Miss Peregrine's Home For Peculiar Children

“Leave them alone!” Hugh shouted, and a squadron of bees sent Horace yelping down the hall.

 

“What’s going on out there?” Miss Peregrine called from inside the sitting room. “Is that Mr. Apiston I hear? Where are Miss Bloom and Mr. Portman?”

 

Emma cringed and shot Hugh a nervous look. “She knows?”

 

“When she found out you were gone, she just about went off her chump. Thought you’d been abducted by wights or some barminess. Sorry, Em. I had to tell her.”

 

Emma shook her head, but all we could do was go in and face the music. Fiona gave us a little salute—as if to wish us luck—and we opened the doors.

 

Inside the sitting room, the only light was a hearth fire that threw our quivering shadows against the wall. Bronwyn hovered anxiously around an old woman who was teetering half-conscious in a chair, mummied up in a blanket.
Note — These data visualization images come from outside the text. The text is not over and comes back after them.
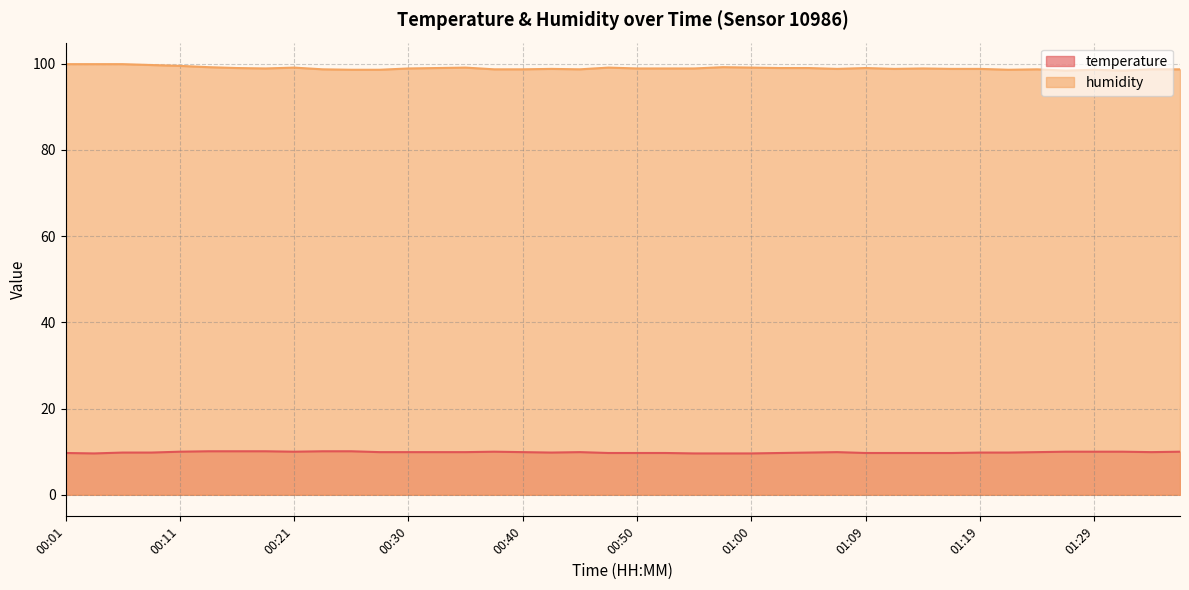

What is the sum of all humidity values?

3958.2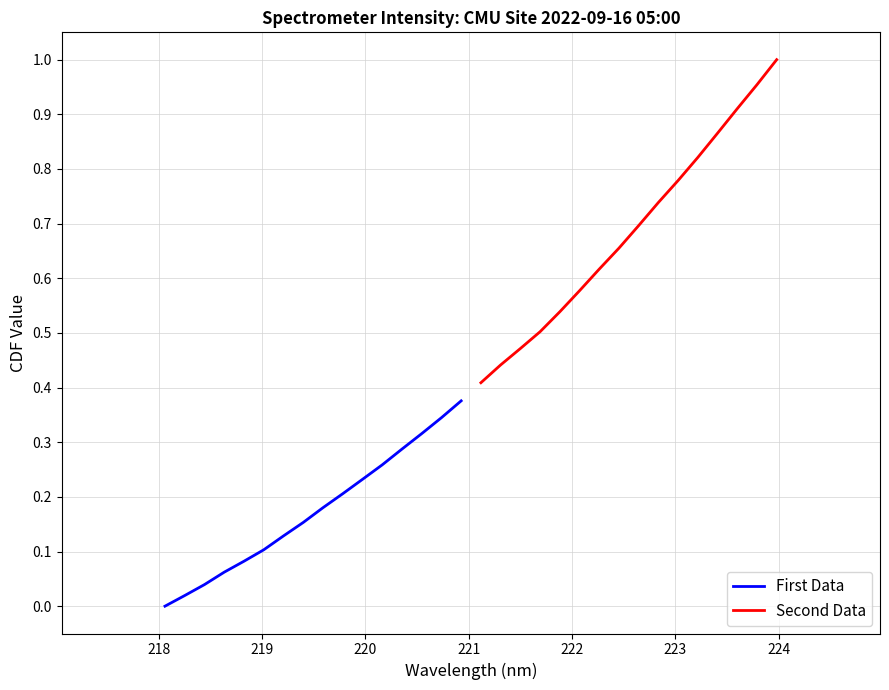

The value of First Data at 10 is 0.4. True or false?

False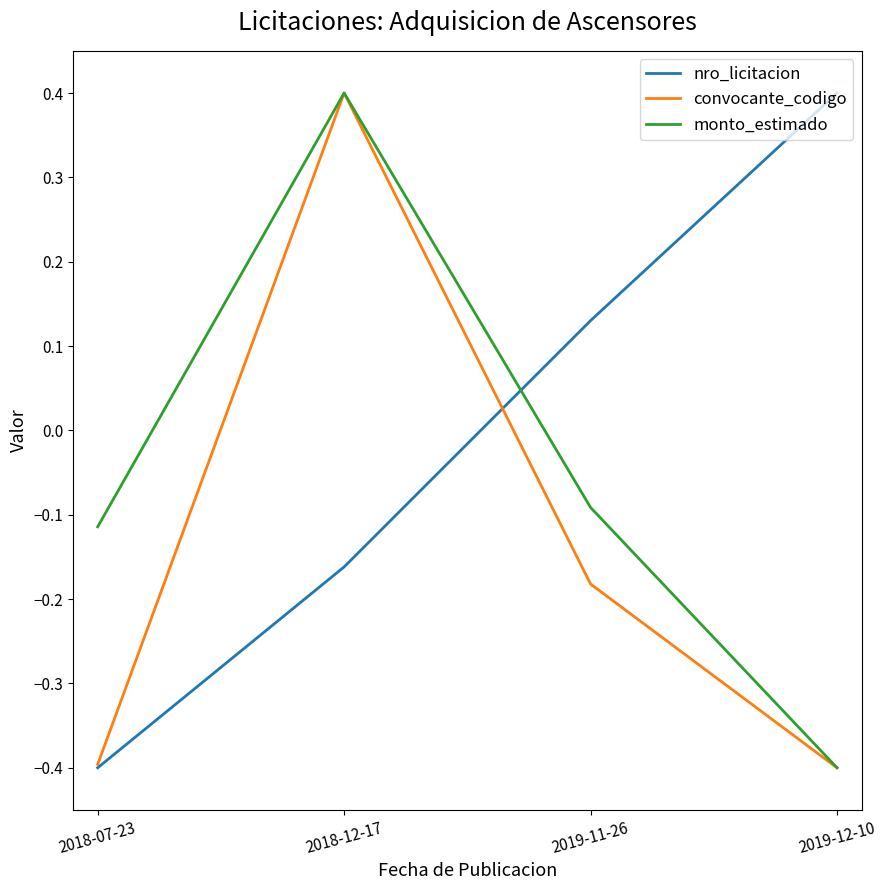

What value does the monto_estimado series have at 2019-12-10?

-0.4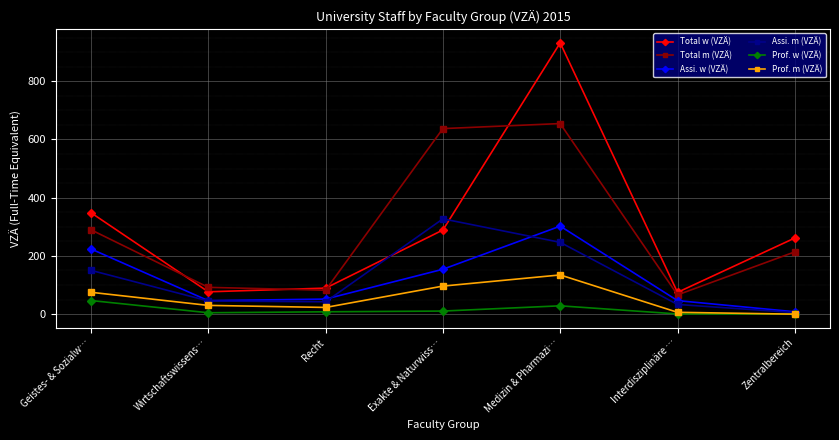

True or false: Assi. w (VZÄ) and Total m (VZÄ) intersect in this chart.

False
Miss Peregrine sat on an ottoman, feeding the woman spoonfuls of dark liquid.

 

When Emma saw her face, she froze. “Oh my God,” she whispered. “It’s Miss Avocet.”

 

Only then did I recognize her, though just barely, from the photograph Miss Peregrine had shown me of herself as a young girl. Miss Avocet had seemed so indomitable then, but now she looked frail and weak.

 

As we stood watching, Miss Peregrine brought a silver flask to Miss Avocet’s lips and tipped it, and for a moment the elder ymbryne seemed to revive, sitting forward with brightening eyes. But then her expression dulled again and she sank back into the chair.

 

“Miss Bruntley,” said Miss Peregrine to Bronwyn, “go and make up the fainting couch for Miss Avocet and then fetch a bottle of coca wine and another flask of brandy.”

 

Bronwyn trooped out, nodding solemnly as they passed. Next Miss Peregrine turned to us and said in a low voice, “I am tremendously disappointed in you, Miss Bloom. Tremendously. And of all the nights to sneak away.”

 

“I’m sorry, Miss. But how was I to know something bad would happen?”

 

“I should punish you. However, given the circumstances, it hardly seems worth the effort.” She raised a hand and smoothed her mentor’s white hair. “Miss Avocet would never have left her wards to come here unless something dire had taken place.”

 

The roaring fire made beads of sweat break out on my forehead, but in her chair Miss Avocet lay shivering. Would she die? Was the tragic scene that had played out between my grandfather and me about to play out again, this time between Miss Peregrine and her teacher? I pictured it: me holding my grandfather’s body, terrified and confused, never suspecting the truth about him or myself. What was happening now, I decided, was nothing like what had happened to me. Miss Peregrine had always known who she was.

 

It hardly seemed like the time to bring it up, but I was angry and couldn’t help myself. “Miss Peregrine?” I began, and she looked up. “When were you going to tell me?”

 

She was about to ask what, but then her eyes went to Emma, and she seemed to read the answer on her face. For a moment she looked mad, but then she saw my anger, and her own faded. “Soon, lad. Please understand. To have laid the entire truth upon you at our first meeting would have been an awful shock. Your behavior was unpredictable. You might’ve fled, never to return. I could not take that risk.”

 

“So instead you tried to seduce me with food and fun and girls while keeping all the bad things a secret?”

 

Emma gasped. “Seduce? Oh, please, don’t think that of me, Jacob. I couldn’t bear it.”

 

“I fear you’ve badly misjudged us,” said Miss Peregrine. “As for seducing you, what you’ve seen is how we live. There has been no deception, only the withholding of a few facts.”

 

“Well here’s a fact for you,” I said. “One of those creatures killed my grandfather.”

 

Miss Peregrine stared at the fire for a moment. “I am very sorry to hear that.”

 

“I saw one with my own eyes. When I told people about it, they tried to convince me I was crazy. But I wasn’t, and neither was my grandfather. His whole life he’d been telling me the truth, and I didn’t believe him.” Shame flooded over me. “If I had, maybe he’d still be alive.”

 

Miss Peregrine saw that I was wobbling and offered me the chair across from Miss Avocet.

 

I sate, and Emma knelt down beside me. “Abe must’ve known you were peculiar,” she said. “And he must’ve had a good reason for not telling you.”

 

“He did indeed know,” replied Miss Peregrine. “He said as much in a letter.”